Desgraçados são os idosos que têm de sobreviver com uma pensão de € 150 por mês, ou ainda menos, e, por força de leis, mais do que injustas, verdadeiramente desumanas, ainda têm de se dirigir ao Tribunal para, em acções em que têm de provar que viveram um união de facto com uma pessoa que faleceu (e de quem, por coincidência, muitas vezes tiveram vários filhos… – nem aí escapam ao ónus de terem de propor uma acção contra a Segurança Social para provarem que houve união de facto e não meros encontros fortuitos com fins exclusivamente procriativos), verem reconhecido o direito a receberem mais uns cêntimos…

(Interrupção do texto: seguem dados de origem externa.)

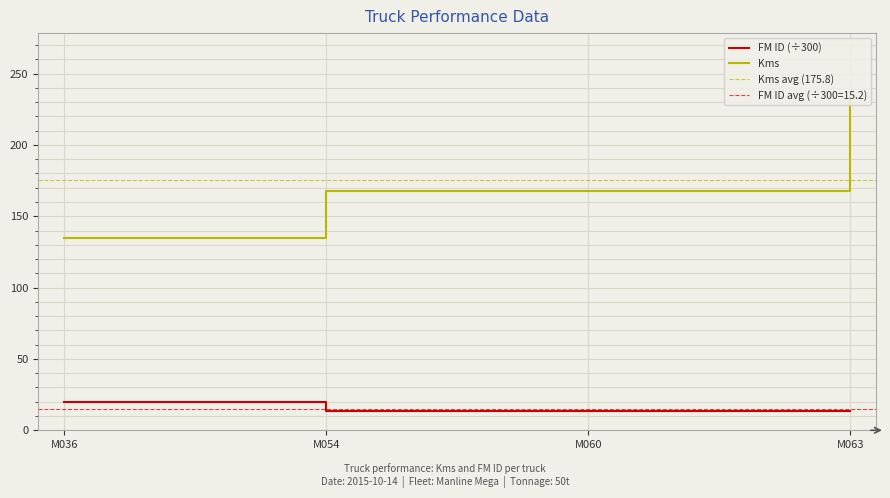

What is the value of the FM ID point at the 1st from the left?

20.0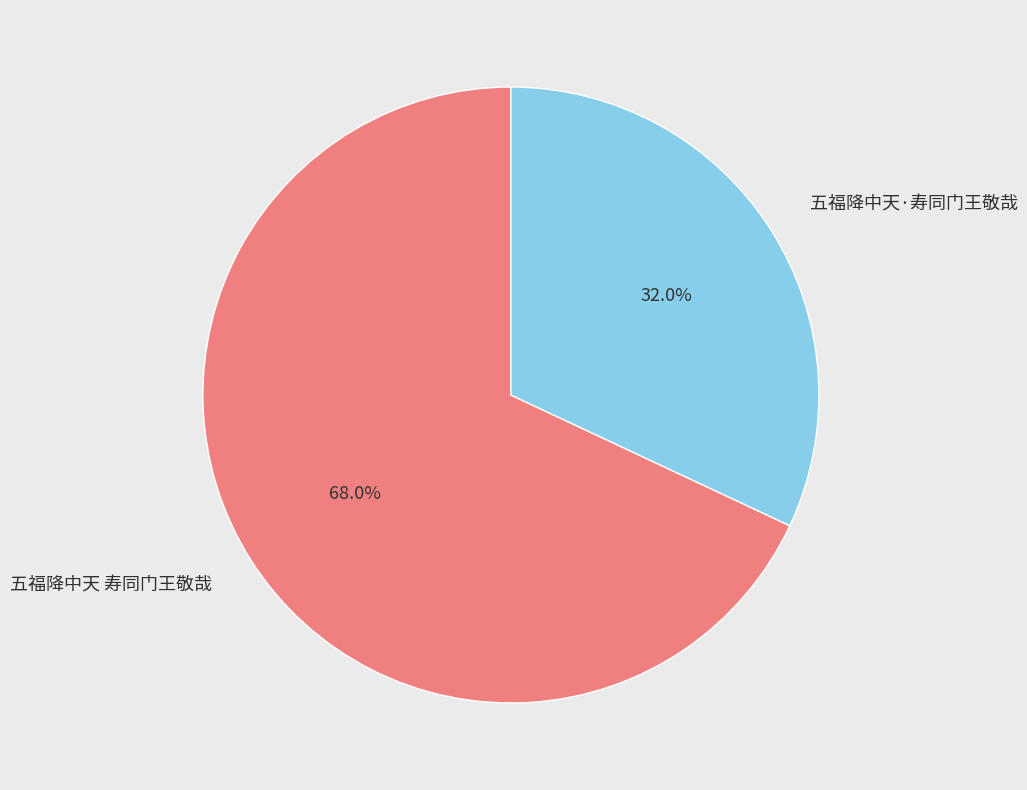

Count the number of slices in the pie.

2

Ou quem está desempregado.
Ou quem recebe o salário mínimo e tem de sustentar uma família.
Quem é juiz, lida de muito perto com a miséria alheia.
Mais perto, seguramente, do que o titular de qualquer outro órgão de soberania.

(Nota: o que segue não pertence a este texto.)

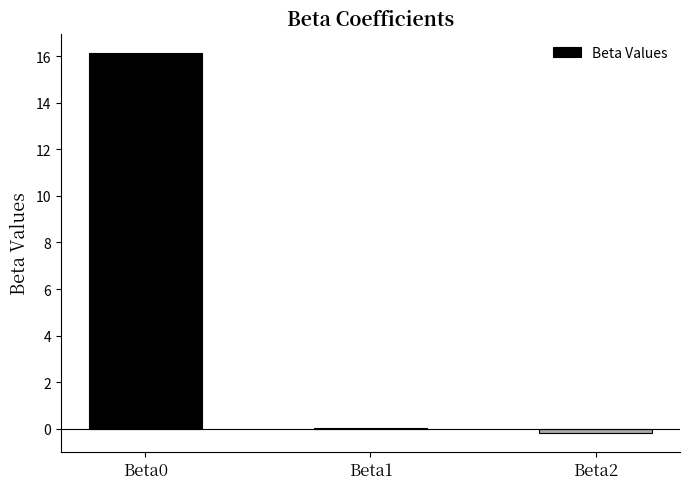

True or false: the data shows 16.1 at Beta0.

True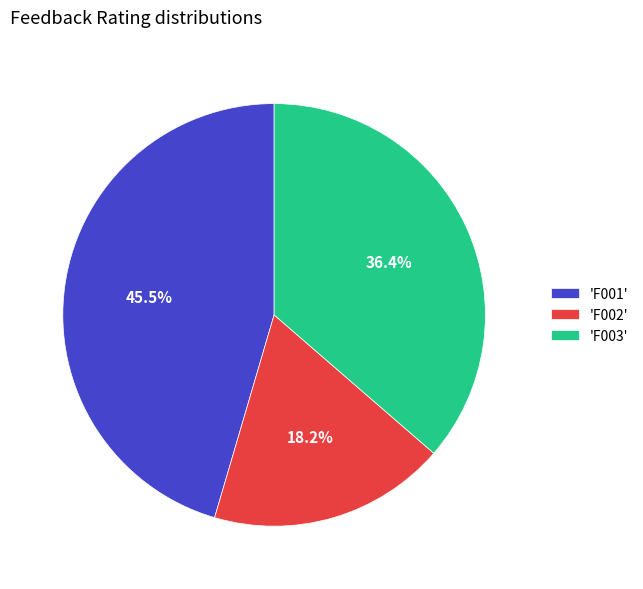

Is there any slice that represents more than half of the pie?

No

Sabemos muito bem o que ela é.
O meu único intuito resume-se na ideia, que penso que todos aceitam, de que, se não tenho o proveito, também não quero ficar com a fama.
Aquilo que tenho, chega-me.
Mas não inventem!
Posto isto, vamos ao assunto.

Um dos privilégios que muito comentador profissional (nos tristes tempos que correm, dizer mal dos Juízes vende muitíssimo bem, pouco importando se aquilo que se diz não passa de uma reles mentira…) nos atribui são as casas de função.
Dizem que somos uns privilegiados porque, não só recebemos o vencimento, como ainda temos direito a casa gratuita.
Eu nem sequer vou perder muito tempo a descrever o estado de degradação das casas de função que o Estado nos reserva.
Ninguém acreditaria!
Muitas delas estão, pura e simplesmente, inabitáveis.
Entrei numa em que não havia uma peça de mobília inteira. Uma única! Nem uma simples cadeira!
Entrei numa outra em que chovia abundantemente em dois sítios – na sala, junto à lareira, e em cima de uma cama… cujo colchão estava, obviamente, repleto de bolor, cujo cheiro nauseabundo se estendia a toda a casa!
Tinta? É coisa que as paredes da generalidade das casas de função não vêm há muitos anos.
Se atribuíssem muitas dessas casas a famílias carenciadas, a título de habitação social, elas teriam toda a razão em reclamar.
E chamariam, de certeza, os actuais verdadeiros justiceiros do meu País: as televisões. Havia de ser o bom e o bonito nos telejornais…
Deixo aqui uma sugestão.
Que um jornalista a sério, daqueles que, com coragem, competência e independência, ainda honram a sua profissão, faça uma reportagem sobre este tema.
Visite casas de função destinadas a Juízes (e, já agora, a Magistrados do Ministério Público), se estiverem desabitadas – é assim que aqueles as encontram quando lhes são atribuídas.
Mas apareça de surpresa, pedindo autorização no próprio dia da visita, para não dar tempo, ao Estado, para preparar um andar-modelo!
E visite todas as de cada comarca que estejam desabitadas, pois, se pedir para visitar só uma, mostram-lhe a menos má.
Depois, vamos ver quem está a dizer a verdade.